On leaving Liverpool College, Tallis gained an Open Scholarship to Keble College, Oxford, where he completed a degree in animal physiology in 1967. He completed his medical degree in 1970 at the University of Oxford and St Thomas' Hospital in London. From 1996 to 2000, he was Consultant Adviser in Care of the Elderly to the Chief Medical Officer. In 1999–2000, he was Vice-Chairman of the Stroke Task Force of the Advisory Group developing the National Service Framework for Older People. He has been on the Standing Medical Advisory Committee and the Council of the Royal College of Physicians and was secretary of the Joint Specialist Committee of the Royal College on Health Care of the Elderly between 1995 and 2003. He was a member of the Joint Task Force on Partnership in Medicine Taking, established by Alan Milburn, the Secretary of State for Health, in 2001. For three years he was a member of one of the appraisal panels of the National Institute for Clinical Excellence. He retired in 2006 as professor of geriatric medicine at the University of Manchester.

==Philosophical works==
Tallis attacked post-structuralism in books such as Not Saussure and Theorrhoea and After, and he contested assumptions of artificial intelligence research in his book Why the Mind is Not a Computer: A Pocket Dictionary on Neuromythology. He denies that our appreciation of art and music can be reduced to scientific terms. His philosophical writings attempt to supply an anthropological account of what is distinctive about human beings.

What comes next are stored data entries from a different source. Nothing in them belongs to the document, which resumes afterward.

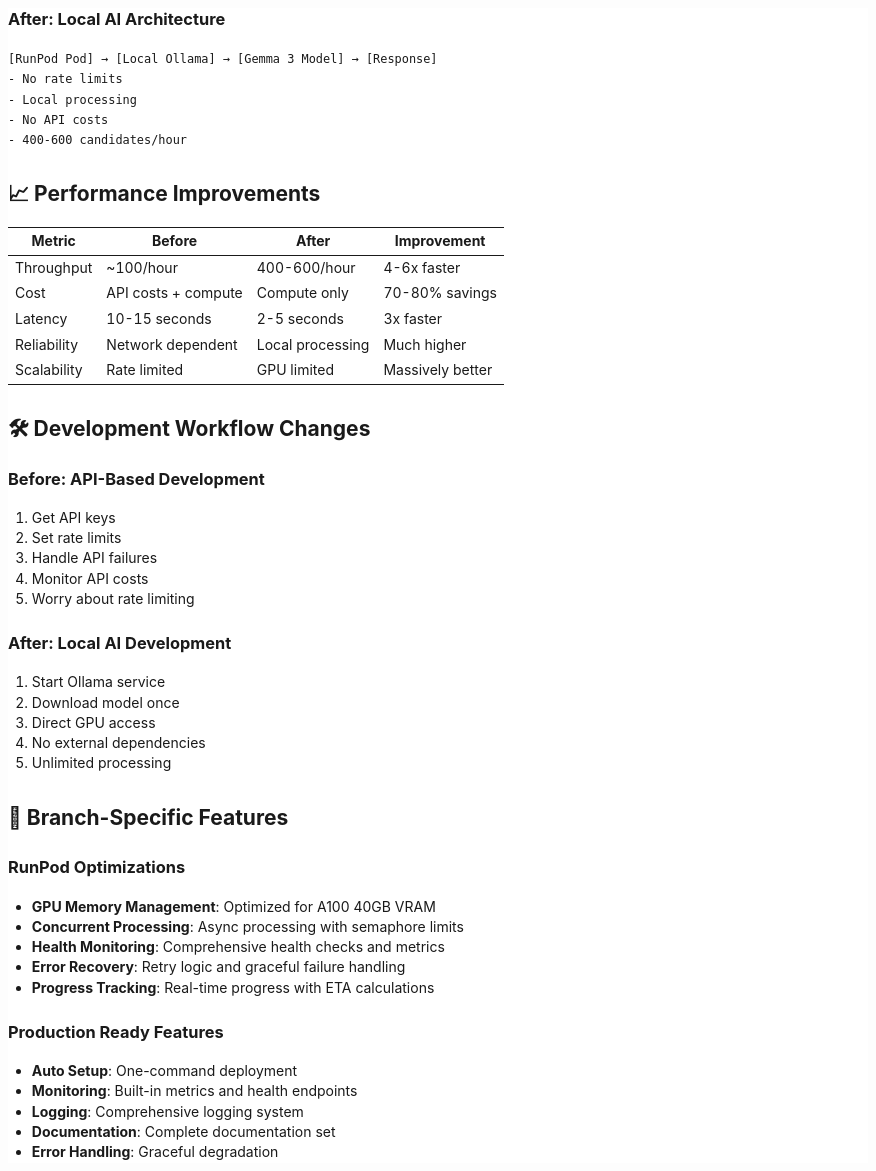 ### After: Local AI Architecture
```
[RunPod Pod] → [Local Ollama] → [Gemma 3 Model] → [Response]
- No rate limits
- Local processing
- No API costs
- 400-600 candidates/hour
```

## 📈 Performance Improvements

| Metric | Before | After | Improvement |
|--------|--------|-------|-------------|
| Throughput | ~100/hour | 400-600/hour | 4-6x faster |
| Cost | API costs + compute | Compute only | 70-80% savings |
| Latency | 10-15 seconds | 2-5 seconds | 3x faster |
| Reliability | Network dependent | Local processing | Much higher |
| Scalability | Rate limited | GPU limited | Massively better |

## 🛠️ Development Workflow Changes

### Before: API-Based Development
1. Get API keys
2. Set rate limits
3. Handle API failures
4. Monitor API costs
5. Worry about rate limiting

### After: Local AI Development
1. Start Ollama service
2. Download model once
3. Direct GPU access
4. No external dependencies
5. Unlimited processing

## 🎯 Branch-Specific Features

### RunPod Optimizations
- **GPU Memory Management**: Optimized for A100 40GB VRAM
- **Concurrent Processing**: Async processing with semaphore limits
- **Health Monitoring**: Comprehensive health checks and metrics
- **Error Recovery**: Retry logic and graceful failure handling
- **Progress Tracking**: Real-time progress with ETA calculations

### Production Ready Features
- **Auto Setup**: One-command deployment
- **Monitoring**: Built-in metrics and health endpoints
- **Logging**: Comprehensive logging system
- **Documentation**: Complete documentation set
- **Error Handling**: Graceful degradation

To this end he has written a trilogy of books entitled The Hand; I Am: A Philosophical Inquiry into First-Person Being; and The Knowing Animal. He has also argued extensively about the perceived misuse of scientific language and concepts to explain human experiences.

In 2007 Tallis published Unthinkable Thought: The Enduring Significance of Parmenides. His book The Kingdom of Infinite Space: A Fantastical Journey Around Your Head, which explores the range of activities that go on inside the human head, was published in April 2008. Michelangelo's Finger: An Exploration of Everyday Transcendence was published in 2010.

Aping Mankind: Neuromania, Darwinitis and the Misrepresentation of Humanity was published in 2011. In Defence of Wonder and Other Philosophical Reflections, a collection of essays from The Reader and elsewhere, was published in April 2012.

==Other work==
Tallis is among the Distinguished Supporters of Humanists UK. Tallis is also a Patron of Dignity in Dying. On 15 September 2010, Tallis, along with 54 other public figures, signed an open letter published in The Guardian, stating their opposition to Pope Benedict XVI's state visit to the UK. In a 2010 interview with author Jesse Horn, Tallis declared that he is an optimistic humanist and an atheist. "Given that I was born a few months after Auschwitz was liberated, it is hardly surprising that I have a strong sense of the evil that humans – individually and collectively – do. My position is that of cautious and chastened optimism, a belief that, if we are ourselves well-treated by others, we will usually treat others reasonably well."